La mañana del 17 de septiembre de 2005, el suboficial
electricista de la Armada Teófilo González y el biólogo del Instituto Antártico
Argentino Augusto Thibaud viajaban en dos motos de nieve, seguidos en otras dos
por el capitán de corbeta Jorge Pavón y los suboficiales Mario Leonhardt y
Alejandro Carbajo. Recorrían el glaciar Collins hasta que, de repente y sin que
los otros pudieran darse cuenta cómo, González y Thibaud parecieron
desaparecer. Lejos de cualquier ciencia oculta, habían caído a una grieta. Recién
un mes más tarde, los rescatistas pudieron encontrar los cadáveres congelados.
En enero de 2016, el explorador Henry Worsley, ex oficial
del ejército británico, intentó convertirse en la primera persona en cruzar la
Antártida sin ningún tipo de ayuda. En 71 días, arrastrando un trineo con
comida, combustible y equipo de supervivencia, recorrió unos 1.448 kilómetros.

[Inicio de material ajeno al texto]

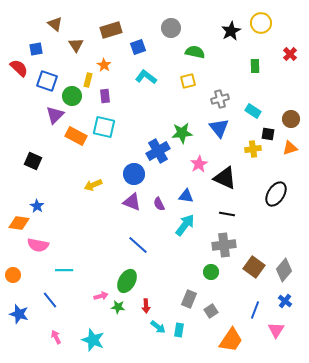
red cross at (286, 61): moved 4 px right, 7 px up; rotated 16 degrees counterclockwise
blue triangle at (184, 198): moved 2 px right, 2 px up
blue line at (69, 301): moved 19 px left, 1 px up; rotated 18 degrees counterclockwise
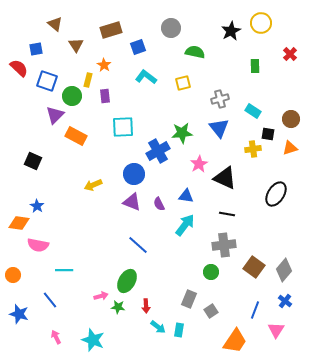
yellow square at (188, 81): moved 5 px left, 2 px down
cyan square at (104, 127): moved 19 px right; rotated 15 degrees counterclockwise
orange trapezoid at (231, 340): moved 4 px right, 1 px down
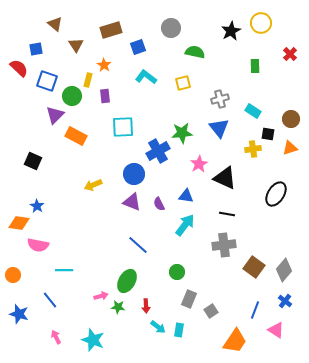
green circle at (211, 272): moved 34 px left
pink triangle at (276, 330): rotated 30 degrees counterclockwise
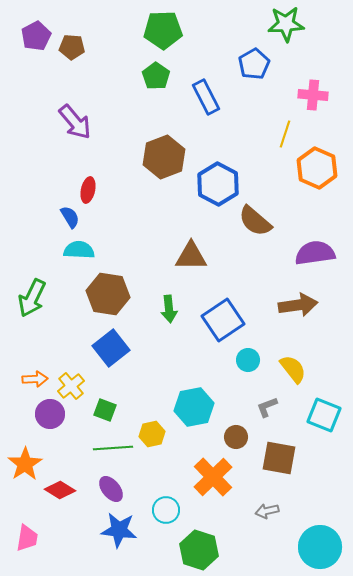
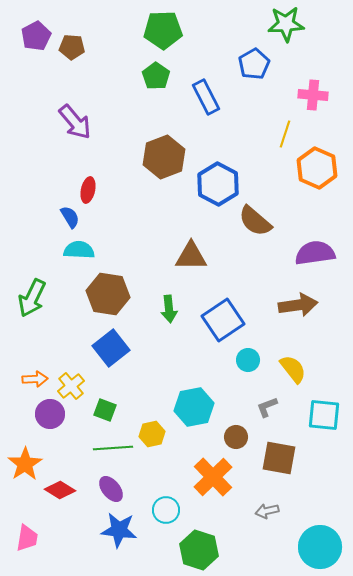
cyan square at (324, 415): rotated 16 degrees counterclockwise
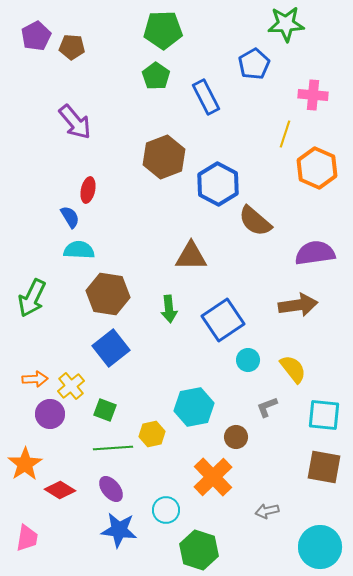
brown square at (279, 458): moved 45 px right, 9 px down
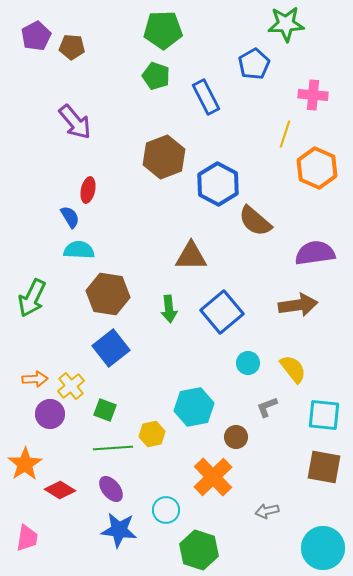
green pentagon at (156, 76): rotated 16 degrees counterclockwise
blue square at (223, 320): moved 1 px left, 8 px up; rotated 6 degrees counterclockwise
cyan circle at (248, 360): moved 3 px down
cyan circle at (320, 547): moved 3 px right, 1 px down
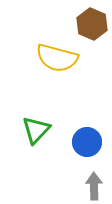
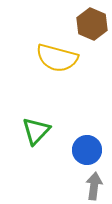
green triangle: moved 1 px down
blue circle: moved 8 px down
gray arrow: rotated 8 degrees clockwise
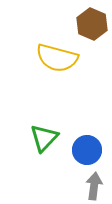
green triangle: moved 8 px right, 7 px down
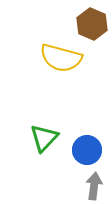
yellow semicircle: moved 4 px right
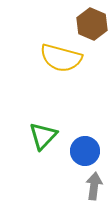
green triangle: moved 1 px left, 2 px up
blue circle: moved 2 px left, 1 px down
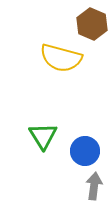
green triangle: rotated 16 degrees counterclockwise
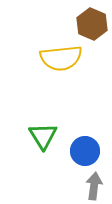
yellow semicircle: rotated 21 degrees counterclockwise
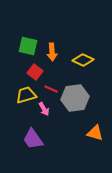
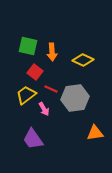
yellow trapezoid: rotated 20 degrees counterclockwise
orange triangle: rotated 24 degrees counterclockwise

Perdió 25 kilos y un diente. Tenía 55 años, una mujer y dos hijos. Quería
juntar fondos para una fundación que ayudaba a soldados heridos en la guerra.
Murió en un hospital en Chile por una "deficiencia completa de sus
órganos"
En junio de 2016, el cabo primero argentino Gustavo
Capuccino fue a abrir la puerta de un hangar de la base Marambio. Antes de que
pudiera hacerlo, el viento, que en la Antártida sopla desesperado, desprendió
el portón que le cayó encima. Recién cuando hubo buen clima, pudieron llevarle
el cuerpo a la familia.
La lista podría
seguir con nombres y apellidos de nacionalidades diversas, con fechas anteriores
y posteriores, el recorte es arbitrario, pero en la Antártida el clima debe
respetarse.
Si hay viento o nieve
o furia natural, más allá de la tarea que haya que hacer, uno se queda dentro
de la base, a esperar que el temporal termine. Lee o juega al ping pong. En el
gimnasio, en la cocina o en el comedor habla con otros, cuenta casos reales.
Cosas que pasaron y pueden servir de advertencia para que no se repitan. Nadie
imagina monstruos, animales fantásticos o espíritus acechantes.
En la Antártida, la muerte está demasiado cerca como para
encima atraerla con historias que no sucedieron pero quizás, quién sabe, en
cualquier momento se podrían llegar a concretar.